The “Citizens Against the Coup” initiative in Tunisia accused, on Saturday, the country’s authorities of obstructing the arrival of citizens to the capital to participate in the protests against President Kais Saied, which it called for on Sunday.
This was stated by the activist member of the initiative and professor of Tunisian constitutional law, Jawhar Bin Mubarak, during a press conference in the capital, Tunis.
The initiative called for a protest sit-in on Sunday in Bardo Square, opposite the parliament headquarters in the capital, Tunis, in order to end the “arbitrary state of exception” and in defense of “constitutional and parliamentary legitimacy.”
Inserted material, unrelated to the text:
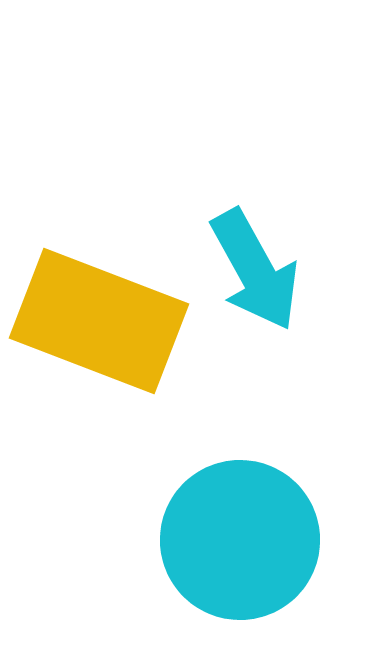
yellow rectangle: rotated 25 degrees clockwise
Bin Mubarak said: “We have been informed that the authorities are harassing (restricting) travel agencies (transport means) in order to prevent male and female citizens from coming to the capital to participate in tomorrow’s protests.”
He held “the existing authority responsible for the disruption that began on Friday for everyone who wants to reach Tunis to participate in Sunday’s protests.”
Bin Mubarak added: “These are methods we were used to in the era of tyranny (in reference to the late President Zine El Abidine Ben Ali) and we said that they ended ten years ago, but they return today to respond to everyone who claims that Tunisia is a coup that respects rights and freedoms.”
And he further added: “The coup authority (in reference to the ruling authority in the country) is adopting repressive methods against demonstrations and restricting freedom of expression.”
Bin Mubarak continued: “Despite all the restrictions, our movement will be peaceful and using democratic tools in order to overthrow the coup and the victory for the values of freedom (..), we want them despite all this, peaceful movements that call for the return of legitimacy and defend the democratic initiative.”
For his part, human rights activist and member of the “Citizens Against the Coup” initiative, Lamine Bouazizi, called during the same conference, “all anti-coup and those involved in the battle to return to constitutional legitimacy to reach Bardo Square on Sunday and participate in the vigil.”
He stressed that “the movement will be a station to say that democracy is our method in confronting the coup, and we are the ones who adhere to the constitution.”
Mohamed Bouazizi added: “Tomorrow our stand will be to activate and adhere to the constitution to confront those who violated it and assaulted the citizens’ right to choose their rulers, hold them accountable and monitor them.”
The Tunisian authorities did not issue an immediate comment on the accusations of the “Citizens Against the Coup” initiative.
The “Citizens Against the Coup” initiative, consisting of activists, human rights defenders, and citizens, was established in conjunction with Saied’s announcement of these “exceptional” measures; as a rejection of it.
Since last July 25, Tunisia has been witnessing a political crisis when its president, Kais Saied, began taking exceptional measures, including freezing the competencies of Parliament, lifting the immunity of its deputies, abolishing the constitutionality monitoring body, issuing legislation by presidential decrees, presiding over the Public Prosecution, dismissing the Prime Minister, and forming others. New appointed as its chief.
The majority of political forces in Tunisia reject Saied’s exceptional decisions, and consider them a “coup against the constitution“, while other forces support them and see them as a “correction of the course of the 2011 revolution”, which overthrew the then president, Zine El Abidine Ben Ali.
And during the past September and October, the Tunisian capital witnessed protest movements, in which thousands participated, to denounce the decisions of Said, who began in 2019 a 5-year presidential term.